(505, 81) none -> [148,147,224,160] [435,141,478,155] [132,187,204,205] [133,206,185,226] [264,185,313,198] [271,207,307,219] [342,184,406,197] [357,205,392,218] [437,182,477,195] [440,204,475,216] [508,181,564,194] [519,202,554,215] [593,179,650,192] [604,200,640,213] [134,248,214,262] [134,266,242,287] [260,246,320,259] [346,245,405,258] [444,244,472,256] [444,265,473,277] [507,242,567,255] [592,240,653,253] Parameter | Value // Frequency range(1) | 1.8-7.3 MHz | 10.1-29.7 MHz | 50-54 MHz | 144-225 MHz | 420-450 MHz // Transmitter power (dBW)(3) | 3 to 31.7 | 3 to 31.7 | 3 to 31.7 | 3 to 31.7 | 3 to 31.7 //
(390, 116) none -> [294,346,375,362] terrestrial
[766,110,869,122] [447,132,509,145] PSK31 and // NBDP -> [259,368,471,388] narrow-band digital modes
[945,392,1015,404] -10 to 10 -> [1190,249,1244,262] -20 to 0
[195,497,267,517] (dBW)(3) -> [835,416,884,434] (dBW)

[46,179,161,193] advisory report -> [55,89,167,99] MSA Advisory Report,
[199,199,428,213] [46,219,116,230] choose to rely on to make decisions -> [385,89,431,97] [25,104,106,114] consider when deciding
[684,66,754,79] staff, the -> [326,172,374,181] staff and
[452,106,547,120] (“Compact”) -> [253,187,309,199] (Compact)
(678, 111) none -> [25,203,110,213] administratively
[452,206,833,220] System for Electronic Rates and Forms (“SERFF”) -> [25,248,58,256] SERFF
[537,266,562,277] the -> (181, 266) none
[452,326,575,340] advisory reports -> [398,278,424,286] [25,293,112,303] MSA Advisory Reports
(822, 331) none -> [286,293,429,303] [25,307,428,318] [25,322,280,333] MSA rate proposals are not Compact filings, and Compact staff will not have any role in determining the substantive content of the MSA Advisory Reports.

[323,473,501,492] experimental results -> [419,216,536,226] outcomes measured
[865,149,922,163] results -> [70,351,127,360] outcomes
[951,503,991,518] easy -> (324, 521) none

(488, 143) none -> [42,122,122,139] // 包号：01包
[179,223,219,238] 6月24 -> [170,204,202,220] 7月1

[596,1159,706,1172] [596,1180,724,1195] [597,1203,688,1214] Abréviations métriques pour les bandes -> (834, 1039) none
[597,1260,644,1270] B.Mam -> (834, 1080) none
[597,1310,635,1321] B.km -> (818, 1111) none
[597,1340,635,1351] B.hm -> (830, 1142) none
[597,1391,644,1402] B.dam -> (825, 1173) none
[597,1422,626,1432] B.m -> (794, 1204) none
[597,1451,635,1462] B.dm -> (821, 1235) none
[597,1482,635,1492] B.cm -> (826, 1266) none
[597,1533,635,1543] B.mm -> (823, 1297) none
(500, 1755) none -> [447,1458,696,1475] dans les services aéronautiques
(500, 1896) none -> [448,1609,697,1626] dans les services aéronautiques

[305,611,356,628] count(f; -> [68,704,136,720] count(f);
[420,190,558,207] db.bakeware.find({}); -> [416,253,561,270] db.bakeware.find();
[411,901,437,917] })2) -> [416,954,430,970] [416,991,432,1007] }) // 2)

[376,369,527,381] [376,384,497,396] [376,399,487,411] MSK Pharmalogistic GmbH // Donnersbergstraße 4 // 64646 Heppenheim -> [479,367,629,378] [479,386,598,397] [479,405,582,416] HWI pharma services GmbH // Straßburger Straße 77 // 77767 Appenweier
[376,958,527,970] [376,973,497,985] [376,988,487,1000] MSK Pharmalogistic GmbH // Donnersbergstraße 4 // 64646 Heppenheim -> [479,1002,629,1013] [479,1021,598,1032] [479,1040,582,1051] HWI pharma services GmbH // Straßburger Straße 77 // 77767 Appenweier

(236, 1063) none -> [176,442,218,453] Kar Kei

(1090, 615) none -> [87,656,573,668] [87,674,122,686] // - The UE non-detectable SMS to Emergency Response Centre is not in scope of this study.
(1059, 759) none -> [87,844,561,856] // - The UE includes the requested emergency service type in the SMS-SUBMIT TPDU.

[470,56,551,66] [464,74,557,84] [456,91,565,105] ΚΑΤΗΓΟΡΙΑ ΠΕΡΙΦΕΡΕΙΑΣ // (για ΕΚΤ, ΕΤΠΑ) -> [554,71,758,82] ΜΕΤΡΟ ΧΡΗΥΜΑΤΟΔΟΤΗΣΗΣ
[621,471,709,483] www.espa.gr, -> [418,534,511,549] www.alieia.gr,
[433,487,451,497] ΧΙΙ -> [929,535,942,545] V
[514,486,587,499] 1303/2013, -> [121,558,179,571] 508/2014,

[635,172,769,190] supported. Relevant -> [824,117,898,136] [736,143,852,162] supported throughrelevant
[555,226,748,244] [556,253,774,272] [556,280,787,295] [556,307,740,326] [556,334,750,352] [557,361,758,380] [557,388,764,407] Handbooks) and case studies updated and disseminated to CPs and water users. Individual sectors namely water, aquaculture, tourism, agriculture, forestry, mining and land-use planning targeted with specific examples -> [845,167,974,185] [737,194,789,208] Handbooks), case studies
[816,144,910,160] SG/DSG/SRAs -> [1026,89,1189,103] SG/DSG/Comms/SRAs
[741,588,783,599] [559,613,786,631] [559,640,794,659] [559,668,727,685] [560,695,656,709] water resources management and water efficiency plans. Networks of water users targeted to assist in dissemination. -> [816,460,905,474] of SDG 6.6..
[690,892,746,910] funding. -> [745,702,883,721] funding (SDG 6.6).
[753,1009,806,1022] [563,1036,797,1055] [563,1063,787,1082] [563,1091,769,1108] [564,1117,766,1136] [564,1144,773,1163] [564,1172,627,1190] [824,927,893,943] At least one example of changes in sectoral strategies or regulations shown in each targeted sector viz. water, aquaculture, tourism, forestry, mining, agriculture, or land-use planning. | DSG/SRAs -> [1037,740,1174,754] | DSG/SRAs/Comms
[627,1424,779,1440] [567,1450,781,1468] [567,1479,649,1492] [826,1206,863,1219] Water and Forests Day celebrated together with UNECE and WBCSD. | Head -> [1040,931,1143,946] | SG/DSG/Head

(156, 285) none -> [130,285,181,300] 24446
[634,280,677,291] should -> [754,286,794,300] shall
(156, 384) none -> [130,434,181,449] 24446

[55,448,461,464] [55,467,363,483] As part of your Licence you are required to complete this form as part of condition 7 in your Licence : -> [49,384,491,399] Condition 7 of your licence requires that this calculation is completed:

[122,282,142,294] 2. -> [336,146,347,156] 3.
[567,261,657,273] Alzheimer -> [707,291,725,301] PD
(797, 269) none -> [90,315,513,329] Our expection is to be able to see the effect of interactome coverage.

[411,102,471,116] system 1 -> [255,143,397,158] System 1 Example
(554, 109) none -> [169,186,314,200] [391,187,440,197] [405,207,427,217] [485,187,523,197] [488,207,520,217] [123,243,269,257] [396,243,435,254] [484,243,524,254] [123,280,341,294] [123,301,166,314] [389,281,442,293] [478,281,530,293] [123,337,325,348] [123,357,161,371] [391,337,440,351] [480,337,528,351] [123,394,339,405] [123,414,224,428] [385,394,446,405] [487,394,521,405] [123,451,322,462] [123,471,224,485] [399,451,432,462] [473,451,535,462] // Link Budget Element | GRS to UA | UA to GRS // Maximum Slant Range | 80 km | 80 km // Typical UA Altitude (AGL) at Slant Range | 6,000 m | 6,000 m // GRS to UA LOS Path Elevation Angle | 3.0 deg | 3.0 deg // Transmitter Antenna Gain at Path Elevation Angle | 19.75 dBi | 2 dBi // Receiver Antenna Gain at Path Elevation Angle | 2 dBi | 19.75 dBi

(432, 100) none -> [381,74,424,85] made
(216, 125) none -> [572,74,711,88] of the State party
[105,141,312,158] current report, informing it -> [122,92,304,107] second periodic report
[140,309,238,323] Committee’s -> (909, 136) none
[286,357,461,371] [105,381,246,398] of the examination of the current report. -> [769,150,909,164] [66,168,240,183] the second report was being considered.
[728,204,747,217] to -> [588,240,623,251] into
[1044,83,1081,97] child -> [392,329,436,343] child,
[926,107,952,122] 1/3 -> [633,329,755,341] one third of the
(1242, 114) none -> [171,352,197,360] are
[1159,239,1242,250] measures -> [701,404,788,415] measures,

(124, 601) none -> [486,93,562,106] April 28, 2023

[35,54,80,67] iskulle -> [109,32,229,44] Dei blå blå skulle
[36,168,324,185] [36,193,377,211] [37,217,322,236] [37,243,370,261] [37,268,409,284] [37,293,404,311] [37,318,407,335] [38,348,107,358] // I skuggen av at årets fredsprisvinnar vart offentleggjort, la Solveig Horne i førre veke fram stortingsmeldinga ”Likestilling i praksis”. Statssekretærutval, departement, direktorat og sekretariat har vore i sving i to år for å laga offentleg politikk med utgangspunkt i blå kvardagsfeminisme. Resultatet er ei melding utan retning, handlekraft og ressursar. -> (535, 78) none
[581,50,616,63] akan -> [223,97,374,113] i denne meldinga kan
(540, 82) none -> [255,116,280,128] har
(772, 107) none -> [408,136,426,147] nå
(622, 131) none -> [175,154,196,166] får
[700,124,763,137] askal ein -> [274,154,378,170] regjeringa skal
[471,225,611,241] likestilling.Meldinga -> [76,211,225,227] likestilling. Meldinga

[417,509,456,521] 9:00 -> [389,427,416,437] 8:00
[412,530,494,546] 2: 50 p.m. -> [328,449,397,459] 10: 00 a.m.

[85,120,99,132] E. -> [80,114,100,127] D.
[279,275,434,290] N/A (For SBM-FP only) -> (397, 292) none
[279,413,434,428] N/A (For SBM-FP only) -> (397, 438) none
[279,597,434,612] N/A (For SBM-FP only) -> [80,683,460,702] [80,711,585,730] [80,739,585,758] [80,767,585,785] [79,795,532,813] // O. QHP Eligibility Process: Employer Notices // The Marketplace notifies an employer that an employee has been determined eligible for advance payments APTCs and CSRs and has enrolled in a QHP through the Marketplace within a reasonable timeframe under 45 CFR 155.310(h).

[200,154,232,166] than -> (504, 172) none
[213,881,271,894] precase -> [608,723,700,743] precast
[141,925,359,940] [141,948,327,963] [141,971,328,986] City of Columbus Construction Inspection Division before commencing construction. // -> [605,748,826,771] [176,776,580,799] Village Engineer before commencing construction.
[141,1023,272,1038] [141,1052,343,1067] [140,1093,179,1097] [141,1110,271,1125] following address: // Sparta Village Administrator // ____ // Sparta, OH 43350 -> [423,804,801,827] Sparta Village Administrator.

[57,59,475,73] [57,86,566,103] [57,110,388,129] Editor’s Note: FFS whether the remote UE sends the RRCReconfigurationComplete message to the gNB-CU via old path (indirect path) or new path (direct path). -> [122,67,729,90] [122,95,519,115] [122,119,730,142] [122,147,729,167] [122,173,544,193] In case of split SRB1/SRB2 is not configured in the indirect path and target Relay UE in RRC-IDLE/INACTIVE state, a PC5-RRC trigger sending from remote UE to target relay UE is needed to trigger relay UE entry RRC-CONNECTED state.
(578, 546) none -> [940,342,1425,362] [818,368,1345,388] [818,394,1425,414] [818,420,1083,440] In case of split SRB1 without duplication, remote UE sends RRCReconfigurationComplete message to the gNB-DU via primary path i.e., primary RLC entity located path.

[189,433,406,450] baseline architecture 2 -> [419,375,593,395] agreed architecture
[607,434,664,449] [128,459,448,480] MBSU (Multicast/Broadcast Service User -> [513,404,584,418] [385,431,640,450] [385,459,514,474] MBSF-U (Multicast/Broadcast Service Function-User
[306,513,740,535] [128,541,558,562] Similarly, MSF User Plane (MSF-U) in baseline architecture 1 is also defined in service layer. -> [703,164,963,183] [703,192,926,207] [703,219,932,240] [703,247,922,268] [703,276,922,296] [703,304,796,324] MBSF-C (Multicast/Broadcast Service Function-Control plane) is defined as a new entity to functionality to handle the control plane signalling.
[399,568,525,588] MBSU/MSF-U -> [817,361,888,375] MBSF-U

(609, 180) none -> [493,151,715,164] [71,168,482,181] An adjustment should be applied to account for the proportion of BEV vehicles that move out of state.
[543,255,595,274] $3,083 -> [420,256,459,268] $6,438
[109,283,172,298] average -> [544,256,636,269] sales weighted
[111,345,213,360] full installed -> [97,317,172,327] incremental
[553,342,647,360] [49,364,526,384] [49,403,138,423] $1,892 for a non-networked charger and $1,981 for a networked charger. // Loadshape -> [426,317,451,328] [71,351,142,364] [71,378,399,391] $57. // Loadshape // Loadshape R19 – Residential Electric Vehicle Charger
• • •
All lines from the beginning of the entries through the line marked "-> [253,187,309,199] (Compact)" are to be output exactly; nothing else belongs in the answer.

EXERCISE RESULT:
(505, 81) none -> [148,147,224,160] [435,141,478,155] [132,187,204,205] [133,206,185,226] [264,185,313,198] [271,207,307,219] [342,184,406,197] [357,205,392,218] [437,182,477,195] [440,204,475,216] [508,181,564,194] [519,202,554,215] [593,179,650,192] [604,200,640,213] [134,248,214,262] [134,266,242,287] [260,246,320,259] [346,245,405,258] [444,244,472,256] [444,265,473,277] [507,242,567,255] [592,240,653,253] Parameter | Value // Frequency range(1) | 1.8-7.3 MHz | 10.1-29.7 MHz | 50-54 MHz | 144-225 MHz | 420-450 MHz // Transmitter power (dBW)(3) | 3 to 31.7 | 3 to 31.7 | 3 to 31.7 | 3 to 31.7 | 3 to 31.7 //
(390, 116) none -> [294,346,375,362] terrestrial
[766,110,869,122] [447,132,509,145] PSK31 and // NBDP -> [259,368,471,388] narrow-band digital modes
[945,392,1015,404] -10 to 10 -> [1190,249,1244,262] -20 to 0
[195,497,267,517] (dBW)(3) -> [835,416,884,434] (dBW)

[46,179,161,193] advisory report -> [55,89,167,99] MSA Advisory Report,
[199,199,428,213] [46,219,116,230] choose to rely on to make decisions -> [385,89,431,97] [25,104,106,114] consider when deciding
[684,66,754,79] staff, the -> [326,172,374,181] staff and
[452,106,547,120] (“Compact”) -> [253,187,309,199] (Compact)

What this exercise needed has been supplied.